To: mishedlo who wrote (7771)11/13/2000 6:49:35 PM
From: mishedlo  Read Replies (1) | Respond to of 30051
 
Best Buy's add should have said: "Get yesterdays technology next year."
from Artie on the Fool
=============================================

From Colin:
OT - Artie, where do you live? It looks like you might be in my area ... (Overland Park, KS .. just south of KC)
Sadly my BestBuy won't sell me one either ... I even brought in the add from the Sunday paper. I have never seen such a blank stare from a salesman.

Cheers,

Colin



To: mishedlo who wrote (7771)11/13/2000 6:57:43 PM
From: Rashomon  Read Replies (2) | Respond to of 30051
 
Mishedlo, the scary thing is how many high-growth value stocks that have been created in the last couple of months. I'm still holding one of Tim Lamb's favorites, the semi test equipment maker LTXX. Earnings are projected at $2.20/shr for fiscal 2002, they're running a substantial backlog, they're growing market share, and their segment of the semi market, system on chip test equipment, is growing faster than the market as a whole. They've gone from a peak near 50 to 12, and I thought I was buying at the bottom with an average price of 13 1/2! The semi-equipment market is full of these things, to the point where scavenger Marty Whitman at the Third Avenue Value fund is starting to pick up semi-equipment stocks again. Zeev may be right about an early peak to the semi-cycle, but there's a number of respected analysts who are indicating that back-end equipment sales will be strong through 2002. It'll be nice to have a winner to this election, though that may not fix all the NASDAQ woes.



To: mishedlo who wrote (7771)11/13/2000 7:29:49 PM
From: Zeev Hed  Read Replies (1) | Respond to of 30051
 
Misheldo, you got to understand the "dynamics" of the semiconductors and the semi- equip market if you want to play in this space. In 1995, when MU was making new highs at $95, the street and Mu were talking with confidence about annual earnings of $19 a share two years hence, and thus $95 was supposed to be a bargain. Not only that, Vinik was touting the stock as well (while selling in stealth). What happened? It is a cyclical industry, not only with an intrinsic ASP decline of about 30% per year, but with sharp ups and down in the price depending on the supply at the margins.
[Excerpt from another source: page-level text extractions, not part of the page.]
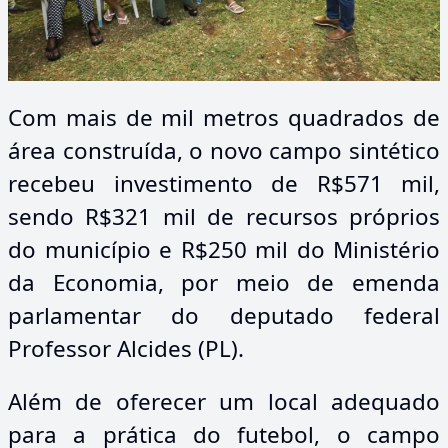
Com mais de mil metros quadrados de
área construída, o novo campo sintético
recebeu investimento de R$571 mil,
sendo R$321 mil de recursos próprios
do município e R$250 mil do Ministério
da Economia, por meio de emenda
parlamentar do deputado federal
Professor Alcides (PL).
Além de oferecer um local adequado
para a prática do futebol, o campo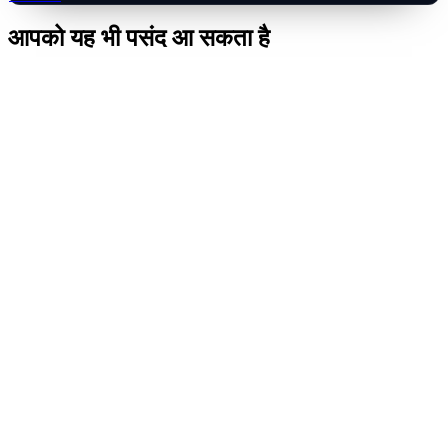
आपको यह भी पसंद आ सकता है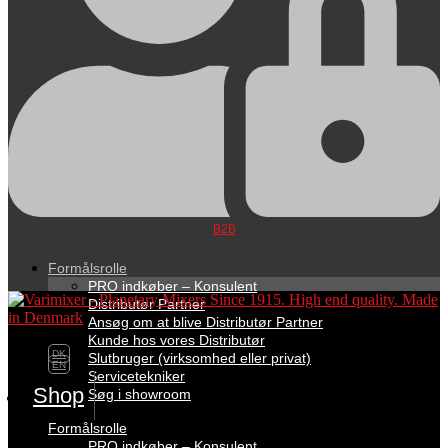
B2B
Formålsrolle
PRO indkøber – Konsulent
Distributør Partner
Ansøg om at blive Distributør Partner
Kunde hos vores Distributør
DK
Slutbruger (virksomhed eller privat)
EN
Servicetekniker
Shop
Søg i showroom
Formålsrolle
PRO indkøber – Konsulent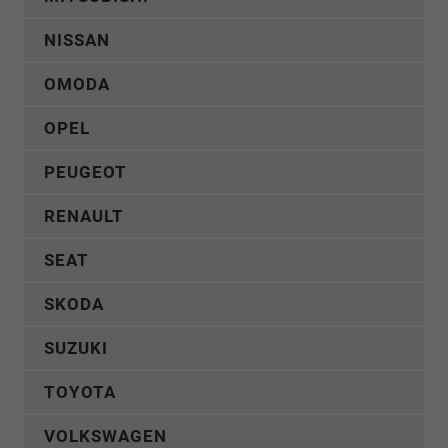
NISSAN
OMODA
OPEL
PEUGEOT
RENAULT
SEAT
SKODA
SUZUKI
TOYOTA
VOLKSWAGEN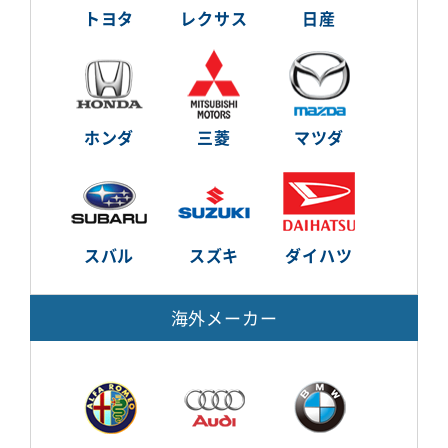
トヨタ
レクサス
日産
ホンダ
三菱
マツダ
スバル
スズキ
ダイハツ
海外メーカー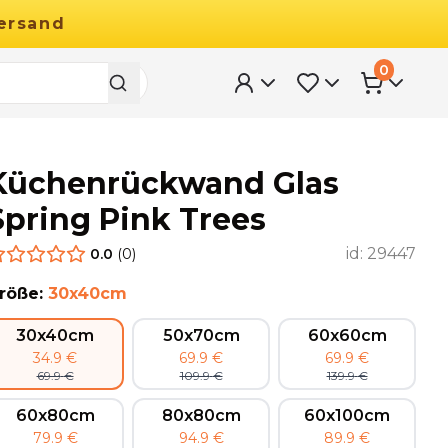
ersand
0
Küchenrückwand Glas
Spring Pink Trees
id:
29447
0.0
(
0
)
röße
:
30x40cm
30x40cm
50x70cm
60x60cm
34.9
€
69.9
€
69.9
€
69.9
€
109.9
€
139.9
€
60x80cm
80x80cm
60x100cm
79.9
€
94.9
€
89.9
€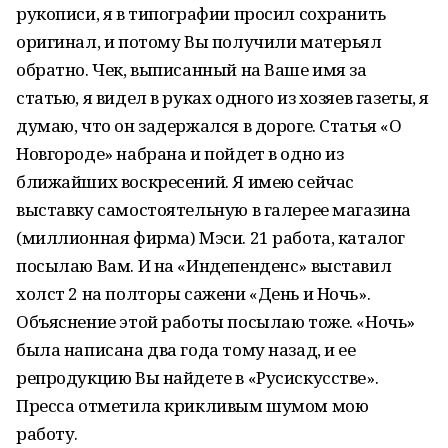
рукописи, я в типографии просил сохранить
оригинал, и потому Вы получили матерьял
обратно. Чек, выписанный на Ваше имя за
статью, я видел в руках одного из хозяев газеты, я
думаю, что он задержался в дороге. Статья «О
Новгороде» набрана и пойдет в одно из
ближайших воскресений. Я имею сейчас
выставку самостоятельную в галерее магазина
(миллионная фирма) Мэси. 21 работа, каталог
посылаю Вам. И на «Индепенденс» выставил
холст 2 на полторы сажени «День и Ночь».
Объяснение этой работы посылаю тоже. «Ночь»
была написана два года тому назад, и ее
репродукцию Вы найдете в «Русискусстве».
Пресса отметила крикливым шумом мою
работу.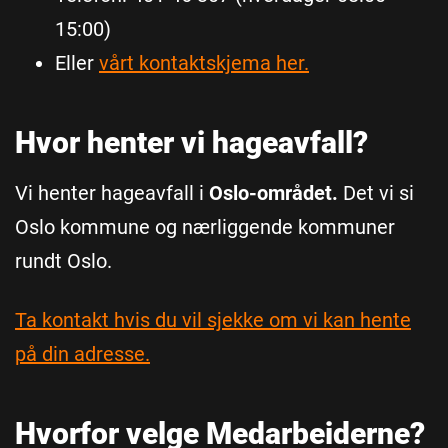
15:00)
Eller
vårt kontaktskjema her.
Hvor henter vi hageavfall?
Vi henter hageavfall i
Oslo-området.
Det vi si
Oslo kommune og nærliggende kommuner
rundt Oslo.
Ta kontakt hvis du vil sjekke om vi kan hente
på din adresse.
Hvorfor velge Medarbeiderne?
Sure, SSTI has had a phenomenal string of recent QOQ fantastic growth, but the market is looking forward and asks itself, what happens if we have a glut? Well we now have DRAM once more hitting new lows (last I heard was $3.5 for 64 megs). Why do we have such low prices, because the PC market is growing at "only" 15% instead of the 18% forecasted earlier in the year, and because Dataquest kept telling every one that shortages are looming, so box makers build up their inventories (and possibly did double ordering, but we have not heard of that, as yet). So, why should it impact the flash makers? after all there is a real shortage there, right? Well, the dram makers can easily convert their production from dram to flash, particularly the five Taiwanese houses that make marginal profits (but still have together some 20% of the dram market), and in the process, you guessed, over supply occurs and slam, the prices fall to the basement. The fear is really that sometime in the next two years, SSTI not only, will not meet a quarterly number, but come down sharply lower, or even sink into the red. If that does not happens, than, todays price of $17 is a steal, but if SSTI does miss a quarter or two (and typically, if it misses one it will miss few in a row), then you may be able to get it for less than $10 within six months. My advice is that if you plan to play in this space, don't fall in love with any of these stocks, it is a "technological cyclical" segment with stock going between x and 3x almost every year. The trick is to buy at x and sell at 3x.